# Asconopsis Irene Dobkin 'Elmhurst' Hcc/Aos



## e-spice (Sep 18, 2010)

Blooms several times a year. Seems to always have a few flowers that are malformed.

e-spice


----------



## NYEric (Sep 18, 2010)

Wow nice, I wonder why mine blooms so rarely!?


----------



## SlipperFan (Sep 19, 2010)

I can't get mine to bloom either, Eric.

E-spice -- what's your secret???


----------



## e-spice (Sep 19, 2010)

Well I grow it S/H but keep it kind of dry - I water it pretty infrequently and always empty out the excess water. I give it cattleya light. I fertilize it lightly and give it very good air movement. I have had it about eight years and it is a fairly good sized for an Irene Dobkin - about a foot wide and five inches tall. That size has a lot to do with why it blooms. I swear - it blooms easily three times a year and sometimes four.

e-spice


----------



## SlipperFan (Sep 19, 2010)

Wow! Thanks, e-spice. Maybe I need to give mine more light.


----------



## Lanmark (Sep 19, 2010)

Really nice!


----------



## Kavanaru (Sep 19, 2010)

very nice!! 

glad to see in the other comments, I am notthe only one with difficulties to bloom this hybrid...



SlipperFan said:


> Wow! Thanks, e-spice. Maybe I need to give mine more light.

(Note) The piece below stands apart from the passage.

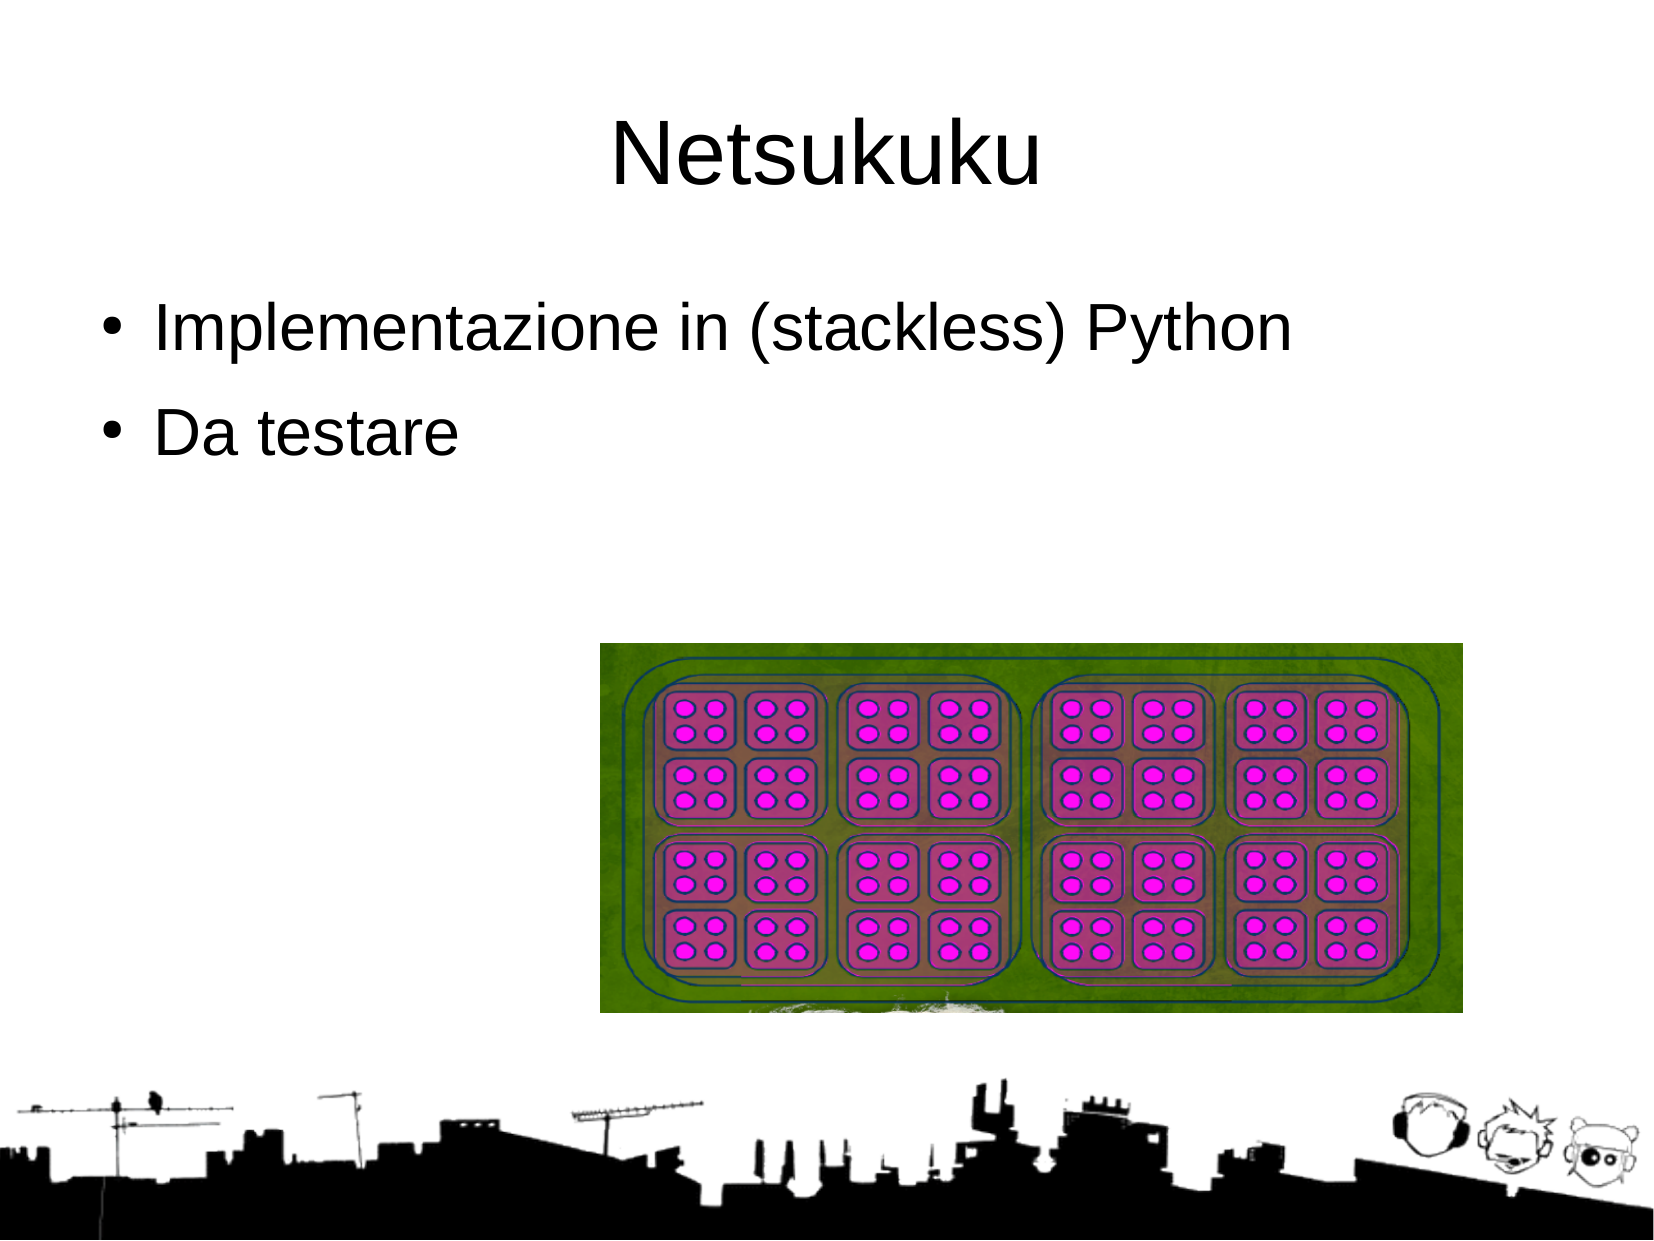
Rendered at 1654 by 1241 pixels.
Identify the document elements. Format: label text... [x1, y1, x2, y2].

...and I maybe need to give less water to mine! (I also grow it in S/H, after having tried "traditional" bark culture without success)


----------



## paphioboy (Sep 19, 2010)

Very nice hybrid... I hope to find it available where I am... Are there more asconopsis hybrids apart from this one..? This seems to be the most popular one that I've heard of... With all the different phals available, one must think that hybridizers should have a field day with their toothpicks..


----------



## valenzino (Sep 19, 2010)

To flower needs better light during a small resting periode...less water and lower temperatures for 2 weeks....


----------



## goldenrose (Sep 19, 2010)

:clap::clap: :drool::drool: :clap::clap:
You've got quite the show going on!
Most of my stuff seems to be behind, I'm blaming it on the hot summer!


----------



## NYEric (Sep 20, 2010)

That's huge! The plant that is. :evil: R U sure it's an asconopsis and not a Phal!!?? BTW we see the mutation on the far right, cool!


----------



## etex (Sep 20, 2010)

Very lovely blooms!!


----------



## cliokchi (Sep 21, 2010)

*some information about Asconopsis irene dobkin*

hi ,

Asconopsis irene dobkin is quiet popular in thailand and is being grown under the same conditions as vanda & cattleya hybrids,
so that explains that it's a bit shy in flowering in europe and usa.
here they grow it in square vanda baskets with just a little bit of charcoal.
and grows without any problems ,
if i'm not mistaken it was made of :
Phal. Doris [pod parent] x ascocentrum miniatum i think it was Shaffer's from Santa Cruz
here it's growing along cattleya and vanda with lots of air-circulation
happy orchid growing from the north of thailand
cliokchi


----------



## paphioboy (Sep 21, 2010)

Hi and welcome to ST, cliokchi...  Hope to see some posts from you soon... I like the godefroyae in your avatar..


----------



## SlipperFan (Sep 21, 2010)

I like your avatar, also, cliokchi -- and welcome to Slippertalk!


----------



## NYEric (Sep 21, 2010)

! Yes! Welcome from NYC!


----------